**Task to complete:** Reproduce all of the data exactly, with no line skipped.

**Material provided:**
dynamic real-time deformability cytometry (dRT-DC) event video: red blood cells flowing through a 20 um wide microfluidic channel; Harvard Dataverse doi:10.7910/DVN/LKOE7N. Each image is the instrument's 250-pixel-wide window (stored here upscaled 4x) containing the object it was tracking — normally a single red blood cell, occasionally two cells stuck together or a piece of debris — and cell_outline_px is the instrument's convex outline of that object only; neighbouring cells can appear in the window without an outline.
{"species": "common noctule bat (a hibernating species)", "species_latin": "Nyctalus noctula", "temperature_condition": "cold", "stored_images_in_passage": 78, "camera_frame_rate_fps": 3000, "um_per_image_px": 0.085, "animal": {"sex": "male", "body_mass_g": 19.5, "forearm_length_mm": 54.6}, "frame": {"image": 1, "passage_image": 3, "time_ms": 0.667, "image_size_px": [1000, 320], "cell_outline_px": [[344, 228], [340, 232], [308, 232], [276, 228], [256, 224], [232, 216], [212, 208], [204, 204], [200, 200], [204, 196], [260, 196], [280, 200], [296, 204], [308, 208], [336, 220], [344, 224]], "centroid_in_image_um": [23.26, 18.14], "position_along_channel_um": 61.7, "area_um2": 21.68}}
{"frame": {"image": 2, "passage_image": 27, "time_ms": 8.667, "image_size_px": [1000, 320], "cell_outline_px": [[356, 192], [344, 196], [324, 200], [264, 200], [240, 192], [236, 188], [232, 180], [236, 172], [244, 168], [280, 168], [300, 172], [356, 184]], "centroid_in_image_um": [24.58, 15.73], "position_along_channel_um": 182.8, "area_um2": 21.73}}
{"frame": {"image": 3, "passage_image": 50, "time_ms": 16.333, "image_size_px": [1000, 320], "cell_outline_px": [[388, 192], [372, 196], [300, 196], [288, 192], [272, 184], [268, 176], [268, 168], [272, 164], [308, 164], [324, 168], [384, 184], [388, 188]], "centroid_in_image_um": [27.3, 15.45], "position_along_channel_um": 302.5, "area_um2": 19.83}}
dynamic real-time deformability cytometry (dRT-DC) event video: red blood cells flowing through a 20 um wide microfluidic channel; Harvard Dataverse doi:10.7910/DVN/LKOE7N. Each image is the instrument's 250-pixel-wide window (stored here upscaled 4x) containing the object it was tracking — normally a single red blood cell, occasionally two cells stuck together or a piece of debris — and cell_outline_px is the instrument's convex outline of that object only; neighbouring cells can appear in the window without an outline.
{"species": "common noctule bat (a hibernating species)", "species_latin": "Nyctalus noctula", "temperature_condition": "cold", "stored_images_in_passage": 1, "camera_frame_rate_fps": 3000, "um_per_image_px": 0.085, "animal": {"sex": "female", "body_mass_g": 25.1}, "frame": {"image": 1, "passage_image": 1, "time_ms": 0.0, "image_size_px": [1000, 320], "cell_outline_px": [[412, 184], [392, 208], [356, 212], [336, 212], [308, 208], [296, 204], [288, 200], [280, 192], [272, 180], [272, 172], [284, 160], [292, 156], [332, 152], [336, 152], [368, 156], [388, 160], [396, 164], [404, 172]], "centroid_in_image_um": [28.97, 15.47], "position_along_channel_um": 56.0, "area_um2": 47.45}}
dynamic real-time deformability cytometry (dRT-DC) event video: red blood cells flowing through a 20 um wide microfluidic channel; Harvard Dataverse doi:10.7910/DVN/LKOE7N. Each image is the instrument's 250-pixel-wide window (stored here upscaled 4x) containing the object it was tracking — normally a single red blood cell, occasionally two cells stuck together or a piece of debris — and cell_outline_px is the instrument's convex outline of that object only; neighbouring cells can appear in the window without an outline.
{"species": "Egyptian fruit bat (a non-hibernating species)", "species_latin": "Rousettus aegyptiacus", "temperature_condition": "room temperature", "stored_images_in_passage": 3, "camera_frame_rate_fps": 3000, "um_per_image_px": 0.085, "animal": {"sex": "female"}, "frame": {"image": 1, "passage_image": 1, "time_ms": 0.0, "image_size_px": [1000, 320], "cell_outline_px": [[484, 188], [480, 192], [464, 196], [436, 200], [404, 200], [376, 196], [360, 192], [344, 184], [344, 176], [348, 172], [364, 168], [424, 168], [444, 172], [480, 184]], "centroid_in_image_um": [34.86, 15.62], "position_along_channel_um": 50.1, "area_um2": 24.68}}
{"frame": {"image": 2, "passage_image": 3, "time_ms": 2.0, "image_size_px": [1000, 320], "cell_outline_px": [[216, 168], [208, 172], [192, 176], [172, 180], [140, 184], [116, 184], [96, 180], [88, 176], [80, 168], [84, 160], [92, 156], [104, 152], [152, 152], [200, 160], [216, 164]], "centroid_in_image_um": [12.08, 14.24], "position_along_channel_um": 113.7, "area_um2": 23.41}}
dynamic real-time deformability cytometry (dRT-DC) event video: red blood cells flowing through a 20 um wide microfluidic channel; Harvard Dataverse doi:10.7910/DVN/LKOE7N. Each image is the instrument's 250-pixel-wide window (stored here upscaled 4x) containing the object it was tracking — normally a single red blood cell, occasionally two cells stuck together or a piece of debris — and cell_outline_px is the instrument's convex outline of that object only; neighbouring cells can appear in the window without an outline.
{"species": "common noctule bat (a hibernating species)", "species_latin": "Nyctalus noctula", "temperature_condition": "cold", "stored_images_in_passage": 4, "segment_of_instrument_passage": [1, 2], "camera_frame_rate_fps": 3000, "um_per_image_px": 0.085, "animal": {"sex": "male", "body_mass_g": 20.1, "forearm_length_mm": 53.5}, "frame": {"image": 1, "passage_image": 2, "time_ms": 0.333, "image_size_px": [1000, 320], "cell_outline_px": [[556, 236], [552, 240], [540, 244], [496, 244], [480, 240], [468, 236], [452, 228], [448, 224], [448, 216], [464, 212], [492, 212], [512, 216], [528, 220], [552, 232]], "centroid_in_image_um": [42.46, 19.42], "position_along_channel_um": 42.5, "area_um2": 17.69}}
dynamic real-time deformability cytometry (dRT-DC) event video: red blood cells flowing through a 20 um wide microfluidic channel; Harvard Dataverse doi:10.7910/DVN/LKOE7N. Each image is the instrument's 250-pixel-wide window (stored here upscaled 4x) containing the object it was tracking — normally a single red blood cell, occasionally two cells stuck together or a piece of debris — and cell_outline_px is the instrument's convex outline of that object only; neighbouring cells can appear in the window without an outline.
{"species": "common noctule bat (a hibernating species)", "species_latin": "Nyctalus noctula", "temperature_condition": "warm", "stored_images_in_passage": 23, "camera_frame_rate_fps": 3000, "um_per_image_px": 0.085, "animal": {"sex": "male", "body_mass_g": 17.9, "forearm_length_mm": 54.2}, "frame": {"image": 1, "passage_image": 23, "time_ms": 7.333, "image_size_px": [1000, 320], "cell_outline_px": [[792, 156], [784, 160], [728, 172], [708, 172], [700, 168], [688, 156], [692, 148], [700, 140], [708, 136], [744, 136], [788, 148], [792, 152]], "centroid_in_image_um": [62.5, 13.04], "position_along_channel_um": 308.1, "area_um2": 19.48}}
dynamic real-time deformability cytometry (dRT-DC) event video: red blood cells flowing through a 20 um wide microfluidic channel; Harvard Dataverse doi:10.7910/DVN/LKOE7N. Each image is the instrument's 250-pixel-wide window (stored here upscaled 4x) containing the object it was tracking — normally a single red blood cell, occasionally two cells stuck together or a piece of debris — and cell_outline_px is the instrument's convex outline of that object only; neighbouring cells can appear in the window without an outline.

**Complete response:**
dynamic real-time deformability cytometry (dRT-DC) event video: red blood cells flowing through a 20 um wide microfluidic channel; Harvard Dataverse doi:10.7910/DVN/LKOE7N. Each image is the instrument's 250-pixel-wide window (stored here upscaled 4x) containing the object it was tracking — normally a single red blood cell, occasionally two cells stuck together or a piece of debris — and cell_outline_px is the instrument's convex outline of that object only; neighbouring cells can appear in the window without an outline.
{"species": "common noctule bat (a hibernating species)", "species_latin": "Nyctalus noctula", "temperature_condition": "cold", "stored_images_in_passage": 78, "camera_frame_rate_fps": 3000, "um_per_image_px": 0.085, "animal": {"sex": "male", "body_mass_g": 19.5, "forearm_length_mm": 54.6}, "frame": {"image": 1, "passage_image": 3, "time_ms": 0.667, "image_size_px": [1000, 320], "cell_outline_px": [[344, 228], [340, 232], [308, 232], [276, 228], [256, 224], [232, 216], [212, 208], [204, 204], [200, 200], [204, 196], [260, 196], [280, 200], [296, 204], [308, 208], [336, 220], [344, 224]], "centroid_in_image_um": [23.26, 18.14], "position_along_channel_um": 61.7, "area_um2": 21.68}}
{"frame": {"image": 2, "passage_image": 27, "time_ms": 8.667, "image_size_px": [1000, 320], "cell_outline_px": [[356, 192], [344, 196], [324, 200], [264, 200], [240, 192], [236, 188], [232, 180], [236, 172], [244, 168], [280, 168], [300, 172], [356, 184]], "centroid_in_image_um": [24.58, 15.73], "position_along_channel_um": 182.8, "area_um2": 21.73}}
{"frame": {"image": 3, "passage_image": 50, "time_ms": 16.333, "image_size_px": [1000, 320], "cell_outline_px": [[388, 192], [372, 196], [300, 196], [288, 192], [272, 184], [268, 176], [268, 168], [272, 164], [308, 164], [324, 168], [384, 184], [388, 188]], "centroid_in_image_um": [27.3, 15.45], "position_along_channel_um": 302.5, "area_um2": 19.83}}
dynamic real-time deformability cytometry (dRT-DC) event video: red blood cells flowing through a 20 um wide microfluidic channel; Harvard Dataverse doi:10.7910/DVN/LKOE7N. Each image is the instrument's 250-pixel-wide window (stored here upscaled 4x) containing the object it was tracking — normally a single red blood cell, occasionally two cells stuck together or a piece of debris — and cell_outline_px is the instrument's convex outline of that object only; neighbouring cells can appear in the window without an outline.
{"species": "common noctule bat (a hibernating species)", "species_latin": "Nyctalus noctula", "temperature_condition": "cold", "stored_images_in_passage": 1, "camera_frame_rate_fps": 3000, "um_per_image_px": 0.085, "animal": {"sex": "female", "body_mass_g": 25.1}, "frame": {"image": 1, "passage_image": 1, "time_ms": 0.0, "image_size_px": [1000, 320], "cell_outline_px": [[412, 184], [392, 208], [356, 212], [336, 212], [308, 208], [296, 204], [288, 200], [280, 192], [272, 180], [272, 172], [284, 160], [292, 156], [332, 152], [336, 152], [368, 156], [388, 160], [396, 164], [404, 172]], "centroid_in_image_um": [28.97, 15.47], "position_along_channel_um": 56.0, "area_um2": 47.45}}
dynamic real-time deformability cytometry (dRT-DC) event video: red blood cells flowing through a 20 um wide microfluidic channel; Harvard Dataverse doi:10.7910/DVN/LKOE7N. Each image is the instrument's 250-pixel-wide window (stored here upscaled 4x) containing the object it was tracking — normally a single red blood cell, occasionally two cells stuck together or a piece of debris — and cell_outline_px is the instrument's convex outline of that object only; neighbouring cells can appear in the window without an outline.
{"species": "Egyptian fruit bat (a non-hibernating species)", "species_latin": "Rousettus aegyptiacus", "temperature_condition": "room temperature", "stored_images_in_passage": 3, "camera_frame_rate_fps": 3000, "um_per_image_px": 0.085, "animal": {"sex": "female"}, "frame": {"image": 1, "passage_image": 1, "time_ms": 0.0, "image_size_px": [1000, 320], "cell_outline_px": [[484, 188], [480, 192], [464, 196], [436, 200], [404, 200], [376, 196], [360, 192], [344, 184], [344, 176], [348, 172], [364, 168], [424, 168], [444, 172], [480, 184]], "centroid_in_image_um": [34.86, 15.62], "position_along_channel_um": 50.1, "area_um2": 24.68}}
{"frame": {"image": 2, "passage_image": 3, "time_ms": 2.0, "image_size_px": [1000, 320], "cell_outline_px": [[216, 168], [208, 172], [192, 176], [172, 180], [140, 184], [116, 184], [96, 180], [88, 176], [80, 168], [84, 160], [92, 156], [104, 152], [152, 152], [200, 160], [216, 164]], "centroid_in_image_um": [12.08, 14.24], "position_along_channel_um": 113.7, "area_um2": 23.41}}
dynamic real-time deformability cytometry (dRT-DC) event video: red blood cells flowing through a 20 um wide microfluidic channel; Harvard Dataverse doi:10.7910/DVN/LKOE7N. Each image is the instrument's 250-pixel-wide window (stored here upscaled 4x) containing the object it was tracking — normally a single red blood cell, occasionally two cells stuck together or a piece of debris — and cell_outline_px is the instrument's convex outline of that object only; neighbouring cells can appear in the window without an outline.
{"species": "common noctule bat (a hibernating species)", "species_latin": "Nyctalus noctula", "temperature_condition": "cold", "stored_images_in_passage": 4, "segment_of_instrument_passage": [1, 2], "camera_frame_rate_fps": 3000, "um_per_image_px": 0.085, "animal": {"sex": "male", "body_mass_g": 20.1, "forearm_length_mm": 53.5}, "frame": {"image": 1, "passage_image": 2, "time_ms": 0.333, "image_size_px": [1000, 320], "cell_outline_px": [[556, 236], [552, 240], [540, 244], [496, 244], [480, 240], [468, 236], [452, 228], [448, 224], [448, 216], [464, 212], [492, 212], [512, 216], [528, 220], [552, 232]], "centroid_in_image_um": [42.46, 19.42], "position_along_channel_um": 42.5, "area_um2": 17.69}}
dynamic real-time deformability cytometry (dRT-DC) event video: red blood cells flowing through a 20 um wide microfluidic channel; Harvard Dataverse doi:10.7910/DVN/LKOE7N. Each image is the instrument's 250-pixel-wide window (stored here upscaled 4x) containing the object it was tracking — normally a single red blood cell, occasionally two cells stuck together or a piece of debris — and cell_outline_px is the instrument's convex outline of that object only; neighbouring cells can appear in the window without an outline.
{"species": "common noctule bat (a hibernating species)", "species_latin": "Nyctalus noctula", "temperature_condition": "warm", "stored_images_in_passage": 23, "camera_frame_rate_fps": 3000, "um_per_image_px": 0.085, "animal": {"sex": "male", "body_mass_g": 17.9, "forearm_length_mm": 54.2}, "frame": {"image": 1, "passage_image": 23, "time_ms": 7.333, "image_size_px": [1000, 320], "cell_outline_px": [[792, 156], [784, 160], [728, 172], [708, 172], [700, 168], [688, 156], [692, 148], [700, 140], [708, 136], [744, 136], [788, 148], [792, 152]], "centroid_in_image_um": [62.5, 13.04], "position_along_channel_um": 308.1, "area_um2": 19.48}}
dynamic real-time deformability cytometry (dRT-DC) event video: red blood cells flowing through a 20 um wide microfluidic channel; Harvard Dataverse doi:10.7910/DVN/LKOE7N. Each image is the instrument's 250-pixel-wide window (stored here upscaled 4x) containing the object it was tracking — normally a single red blood cell, occasionally two cells stuck together or a piece of debris — and cell_outline_px is the instrument's convex outline of that object only; neighbouring cells can appear in the window without an outline.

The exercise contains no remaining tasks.